───── TEXTO EXTRAÍDO

Nessas últimas semanas fiquei perplexo com a grande inconsciência das pessoas e de como a propaganda eleitoral afeta as opiniões de forma a deixar as pessoas menos reflexivas e mais preconceituosas.

Senti-me imensamente desanimado com a falta de sensibilidade com relação ao sofrimento das pessoas mais pobres e vítimas da crueldade e violência sistêmica que vivemos. Conversar com as pessoas é como "cair na real" e ver que o espírito de compaixão anda muito distante quando se pensa no todo.

Vi-me decepcionado também com a falta de motivação das pessoas para a participação e em acreditar que elas podem "fazer a diferença".

E para piorar meu estado de ânimo, senti-me altamente afetado com o clima de disputa que aumenta a emoção do ódio na cidade.

Entretanto, em meio a essa crise íntima, buscando alguma luz, eis que fui presenteado, só nessa semana, com três encontros em que falamos e fizemos um ritual conhecido como "bastão da fala". O que me fez pensar sobre: "afinal, o que significa todo esse processo eleitoral e qual democracia precisamos buscar?"

──────────
───── MATERIAL DE ORIGEM

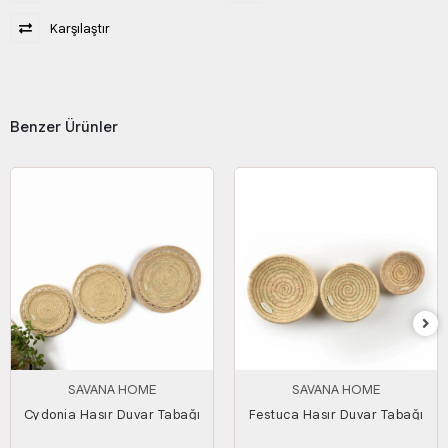
Karşılaştır
Benzer Ürünler
SAVANA HOME
SAVANA HOME
Cydonia Hasır Duvar Tabağı
Festuca Hasır Duvar Tabağı
Seti
Seti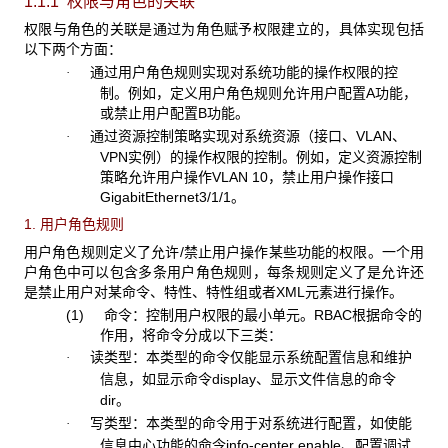
1.1.1 权限与角色的关联
权限与角色的关联是通过为角色赋予权限建立的，具体实现包括
以下两个方面：
通过用户角色规则实现对系统功能的操作权限的控
·
制。例如，定义用户角色规则允许用户配置
A功能，
或禁止用户配置B功能。
通过资源控制策略实现对系统资源（接口、
VLAN、
·
VPN实例）的操作权限的控制。例如，定义资源控制
策略允许用户操作VLAN 10，禁止用户操作接口
GigabitEthernet3/1/1。
1. 用户角色规则
用户角色规则定义了允许/
禁止用户操作某些功能的权限。一个用
户角色中可以包含多条用户角色规则，每条规则定义了是允许还
是禁止用户对某命令、特性、特性组或者XML元素进行操作。
(1)
命令：控制用户权限的最小单元。
RBAC根据命令的
作用，将命令分成以下三类：
读类型
：本类型的命令仅能显示系统配置信息和维护
·
信息，如显示命令
display
、显示文件信息的命令
dir
。
写类型
：本类型的命令用于对系统进行配置，如使能
·
信息中心功能的命令
info-center enable
、配置调试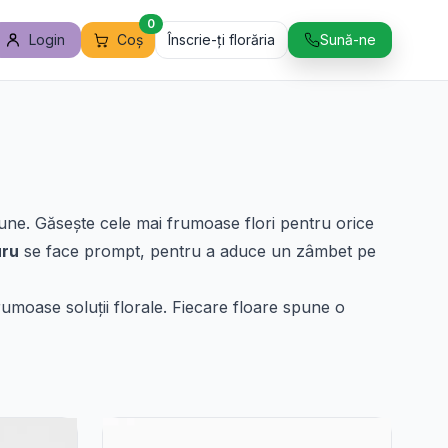
0
Login
Coș
Înscrie-ți florăria
Sună-ne
une. Găsește cele mai frumoase flori pentru orice
uru
se face prompt, pentru a aduce un zâmbet pe
rumoase soluții florale. Fiecare floare spune o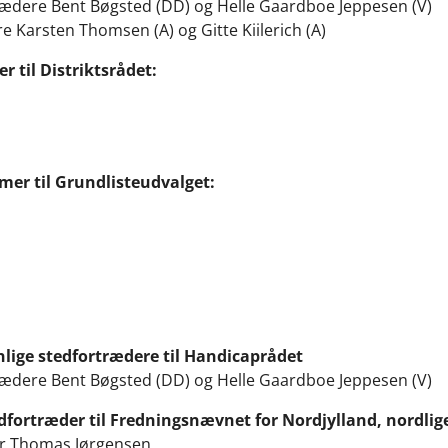
rædere Bent Bøgsted (DD) og Helle Gaardboe Jeppesen (V)
re Karsten Thomsen (A) og Gitte Kiilerich (A)
 til Distriktsrådet:
er til Grundlisteudvalget:
lige stedfortrædere til Handicaprådet
rædere Bent Bøgsted (DD) og Helle Gaardboe Jeppesen (V)
dfortræder til Fredningsnævnet for Nordjylland, nordlige
der Thomas Jørgensen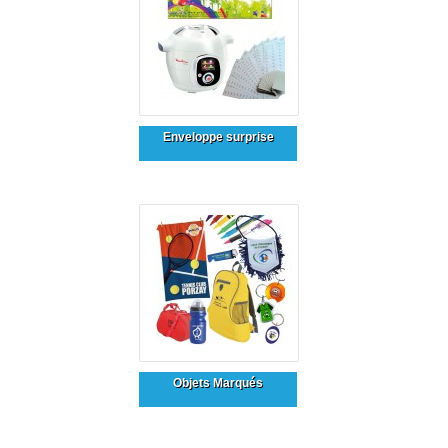
Enveloppe surprise
Objets Marqués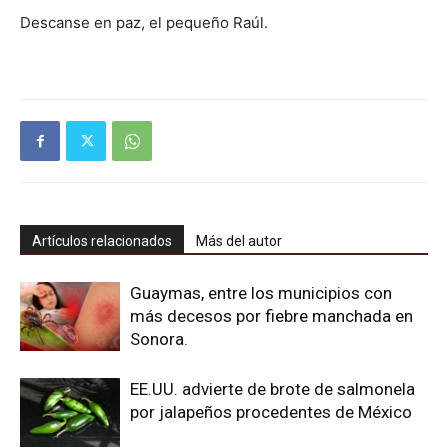
Descanse en paz, el pequeño Raúl.
Artículos relacionados
Más del autor
Guaymas, entre los municipios con
más decesos por fiebre manchada en
Sonora.
EE.UU. advierte de brote de salmonela
por jalapeños procedentes de México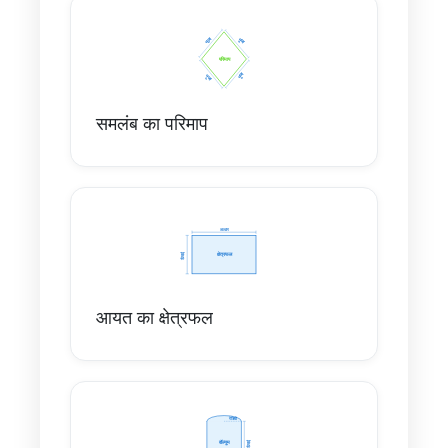
समलंब का परिमाप
आयत का क्षेत्रफल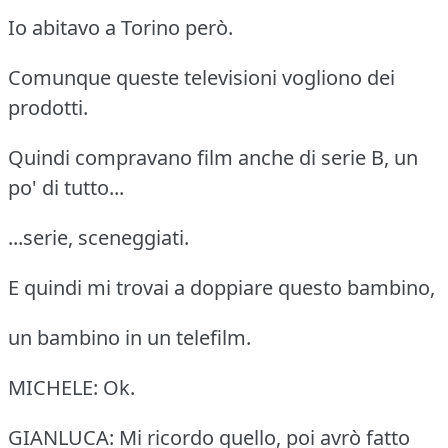
Io abitavo a Torino però.
Comunque queste televisioni vogliono dei
prodotti.
Quindi compravano film anche di serie B, un
po' di tutto...
...serie, sceneggiati.
E quindi mi trovai a doppiare questo bambino,
un bambino in un telefilm.
MICHELE: Ok.
GIANLUCA: Mi ricordo quello, poi avrò fatto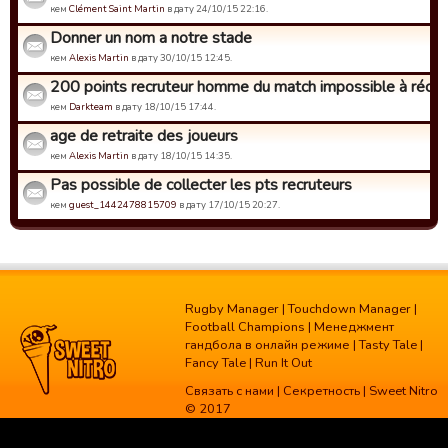
кем
Clément Saint Martin
в дату 24/10/15 22:16.
Donner un nom a notre stade
кем
Alexis Martin
в дату 30/10/15 12:45.
200 points recruteur homme du match impossible à récup
кем
Darkteam
в дату 18/10/15 17:44.
age de retraite des joueurs
кем
Alexis Martin
в дату 18/10/15 14:35.
Pas possible de collecter les pts recruteurs
кем
guest_1442478815709
в дату 17/10/15 20:27.
Rugby Manager
|
Touchdown Manager
|
Football Champions
|
Менеджмент
гандбола в онлайн режиме
|
Tasty Tale
|
Fancy Tale
|
Run It Out
Связать с нами
|
Секретность
| Sweet Nitro
© 2017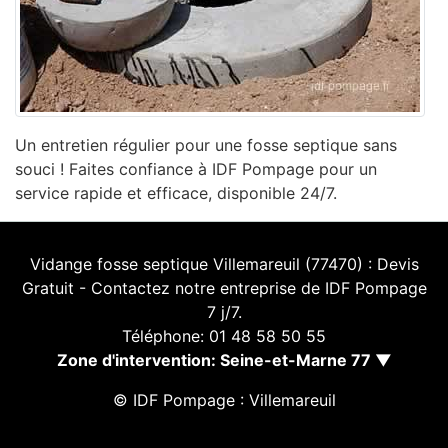
Un entretien régulier pour une fosse septique sans
souci ! Faites confiance à IDF Pompage pour un
service rapide et efficace, disponible 24/7.
Vidange fosse septique Villemareuil (77470) : Devis
Gratuit - Contactez notre entreprise de IDF Pompage
7 j/7.
Téléphone: 01 48 58 50 55
Zone d'intervention: Seine-et-Marne 77 ▼
© IDF Pompage : Villemareuil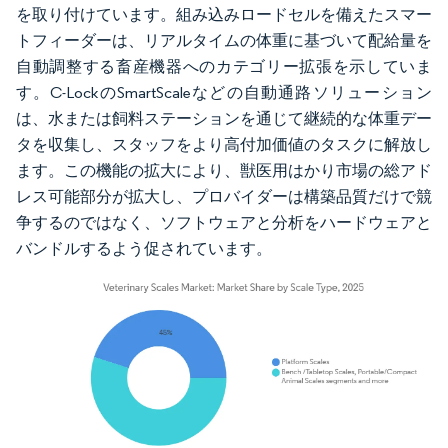
を取り付けています。組み込みロードセルを備えたスマー
トフィーダーは、リアルタイムの体重に基づいて配給量を
自動調整する畜産機器へのカテゴリー拡張を示していま
す。C-LockのSmartScaleなどの自動通路ソリューション
は、水または飼料ステーションを通じて継続的な体重デー
タを収集し、スタッフをより高付加価値のタスクに解放し
ます。この機能の拡大により、獣医用はかり市場の総アド
レス可能部分が拡大し、プロバイダーは構築品質だけで競
争するのではなく、ソフトウェアと分析をハードウェアと
バンドルするよう促されています。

──────────

No texto sobre o processo eleitoral, troque "decepcionado" por "frustrado" e reescreva o trecho entre "Nessas últimas semanas" e "ódio na cidade.", inclusive.

Nessas últimas semanas fiquei perplexo com a grande inconsciência das pessoas e de como a propaganda eleitoral afeta as opiniões de forma a deixar as pessoas menos reflexivas e mais preconceituosas.

Senti-me imensamente desanimado com a falta de sensibilidade com relação ao sofrimento das pessoas mais pobres e vítimas da crueldade e violência sistêmica que vivemos. Conversar com as pessoas é como "cair na real" e ver que o espírito de compaixão anda muito distante quando se pensa no todo.

Vi-me frustrado também com a falta de motivação das pessoas para a participação e em acreditar que elas podem "fazer a diferença".

E para piorar meu estado de ânimo, senti-me altamente afetado com o clima de disputa que aumenta a emoção do ódio na cidade.